任务要求 | 请改写下面所有条目，将其中的“Example”一律替换为“Item”，其余内容保持不变。

本题材料 |
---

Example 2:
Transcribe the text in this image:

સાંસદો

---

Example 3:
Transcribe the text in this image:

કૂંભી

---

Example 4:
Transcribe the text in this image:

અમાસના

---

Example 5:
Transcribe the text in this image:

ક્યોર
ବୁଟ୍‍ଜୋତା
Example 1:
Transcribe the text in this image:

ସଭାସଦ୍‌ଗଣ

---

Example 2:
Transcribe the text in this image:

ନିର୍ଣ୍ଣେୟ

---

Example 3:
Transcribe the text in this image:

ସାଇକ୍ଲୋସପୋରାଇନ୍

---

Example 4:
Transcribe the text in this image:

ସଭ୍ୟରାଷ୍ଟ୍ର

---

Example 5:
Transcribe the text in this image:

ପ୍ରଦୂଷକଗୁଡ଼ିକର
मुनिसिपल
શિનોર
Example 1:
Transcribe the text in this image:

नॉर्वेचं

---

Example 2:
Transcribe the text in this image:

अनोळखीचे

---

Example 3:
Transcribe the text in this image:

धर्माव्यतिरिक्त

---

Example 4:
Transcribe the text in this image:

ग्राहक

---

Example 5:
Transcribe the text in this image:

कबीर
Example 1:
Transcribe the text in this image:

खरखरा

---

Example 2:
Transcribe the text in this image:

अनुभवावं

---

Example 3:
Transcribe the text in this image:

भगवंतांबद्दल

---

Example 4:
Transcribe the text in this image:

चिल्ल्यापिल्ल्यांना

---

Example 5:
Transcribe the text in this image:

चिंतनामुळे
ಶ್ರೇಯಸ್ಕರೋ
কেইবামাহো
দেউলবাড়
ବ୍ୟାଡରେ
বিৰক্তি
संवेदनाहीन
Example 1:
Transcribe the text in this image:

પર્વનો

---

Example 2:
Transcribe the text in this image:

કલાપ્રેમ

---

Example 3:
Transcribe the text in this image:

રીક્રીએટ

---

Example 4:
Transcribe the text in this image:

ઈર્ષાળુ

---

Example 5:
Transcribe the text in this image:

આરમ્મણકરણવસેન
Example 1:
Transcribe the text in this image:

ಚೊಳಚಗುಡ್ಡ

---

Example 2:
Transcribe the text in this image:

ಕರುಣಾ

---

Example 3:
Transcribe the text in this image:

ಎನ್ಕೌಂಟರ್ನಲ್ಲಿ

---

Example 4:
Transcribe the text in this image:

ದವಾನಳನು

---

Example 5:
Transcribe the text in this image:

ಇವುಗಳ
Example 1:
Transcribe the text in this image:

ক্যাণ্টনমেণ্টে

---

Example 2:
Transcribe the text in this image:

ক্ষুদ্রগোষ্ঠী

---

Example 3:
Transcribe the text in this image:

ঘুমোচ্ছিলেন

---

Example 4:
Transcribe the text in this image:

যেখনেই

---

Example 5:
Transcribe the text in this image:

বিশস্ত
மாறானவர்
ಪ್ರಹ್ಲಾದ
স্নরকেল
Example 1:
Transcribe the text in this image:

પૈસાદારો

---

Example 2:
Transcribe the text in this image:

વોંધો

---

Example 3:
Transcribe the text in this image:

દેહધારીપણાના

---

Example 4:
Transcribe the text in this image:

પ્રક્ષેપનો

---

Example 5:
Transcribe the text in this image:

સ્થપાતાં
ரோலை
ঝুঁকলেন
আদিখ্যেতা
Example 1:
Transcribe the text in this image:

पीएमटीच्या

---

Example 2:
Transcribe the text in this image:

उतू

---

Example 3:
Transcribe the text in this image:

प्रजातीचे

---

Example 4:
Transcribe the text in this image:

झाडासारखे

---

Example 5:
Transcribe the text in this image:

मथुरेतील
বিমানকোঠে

完成的练习 |
---

Item 2:
Transcribe the text in this image:

સાંસદો

---

Item 3:
Transcribe the text in this image:

કૂંભી

---

Item 4:
Transcribe the text in this image:

અમાસના

---

Item 5:
Transcribe the text in this image:

ક્યોર
ବୁଟ୍‍ଜୋତା
Item 1:
Transcribe the text in this image:

ସଭାସଦ୍‌ଗଣ

---

Item 2:
Transcribe the text in this image:

ନିର୍ଣ୍ଣେୟ

---

Item 3:
Transcribe the text in this image:

ସାଇକ୍ଲୋସପୋରାଇନ୍

---

Item 4:
Transcribe the text in this image:

ସଭ୍ୟରାଷ୍ଟ୍ର

---

Item 5:
Transcribe the text in this image:

ପ୍ରଦୂଷକଗୁଡ଼ିକର
मुनिसिपल
શિનોર
Item 1:
Transcribe the text in this image:

नॉर्वेचं

---

Item 2:
Transcribe the text in this image:

अनोळखीचे

---

Item 3:
Transcribe the text in this image:

धर्माव्यतिरिक्त

---

Item 4:
Transcribe the text in this image:

ग्राहक

---

Item 5:
Transcribe the text in this image:

कबीर
Item 1:
Transcribe the text in this image:

खरखरा

---

Item 2:
Transcribe the text in this image:

अनुभवावं

---

Item 3:
Transcribe the text in this image:

भगवंतांबद्दल

---

Item 4:
Transcribe the text in this image:

चिल्ल्यापिल्ल्यांना

---

Item 5:
Transcribe the text in this image:

चिंतनामुळे
ಶ್ರೇಯಸ್ಕರೋ
কেইবামাহো
দেউলবাড়
ବ୍ୟାଡରେ
বিৰক্তি
संवेदनाहीन
Item 1:
Transcribe the text in this image:

પર્વનો

---

Item 2:
Transcribe the text in this image:

કલાપ્રેમ

---

Item 3:
Transcribe the text in this image:

રીક્રીએટ

---

Item 4:
Transcribe the text in this image:

ઈર્ષાળુ

---

Item 5:
Transcribe the text in this image:

આરમ્મણકરણવસેન
Item 1:
Transcribe the text in this image:

ಚೊಳಚಗುಡ್ಡ

---

Item 2:
Transcribe the text in this image:

ಕರುಣಾ

---

Item 3:
Transcribe the text in this image:

ಎನ್ಕೌಂಟರ್ನಲ್ಲಿ

---

Item 4:
Transcribe the text in this image:

ದವಾನಳನು

---

Item 5:
Transcribe the text in this image:

ಇವುಗಳ
Item 1:
Transcribe the text in this image:

ক্যাণ্টনমেণ্টে

---

Item 2:
Transcribe the text in this image:

ক্ষুদ্রগোষ্ঠী

---

Item 3:
Transcribe the text in this image:

ঘুমোচ্ছিলেন

---

Item 4:
Transcribe the text in this image:

যেখনেই

---

Item 5:
Transcribe the text in this image:

বিশস্ত
மாறானவர்
ಪ್ರಹ್ಲಾದ
স্নরকেল
Item 1:
Transcribe the text in this image:

પૈસાદારો

---

Item 2:
Transcribe the text in this image:

વોંધો

---

Item 3:
Transcribe the text in this image:

દેહધારીપણાના

---

Item 4:
Transcribe the text in this image:

પ્રક્ષેપનો

---

Item 5:
Transcribe the text in this image:

સ્થપાતાં
ரோலை
ঝুঁকলেন
আদিখ্যেতা
Item 1:
Transcribe the text in this image:

पीएमटीच्या

---

Item 2:
Transcribe the text in this image:

उतू

---

Item 3:
Transcribe the text in this image:

प्रजातीचे

---

Item 4:
Transcribe the text in this image:

झाडासारखे

---

Item 5:
Transcribe the text in this image:

मथुरेतील
বিমানকোঠে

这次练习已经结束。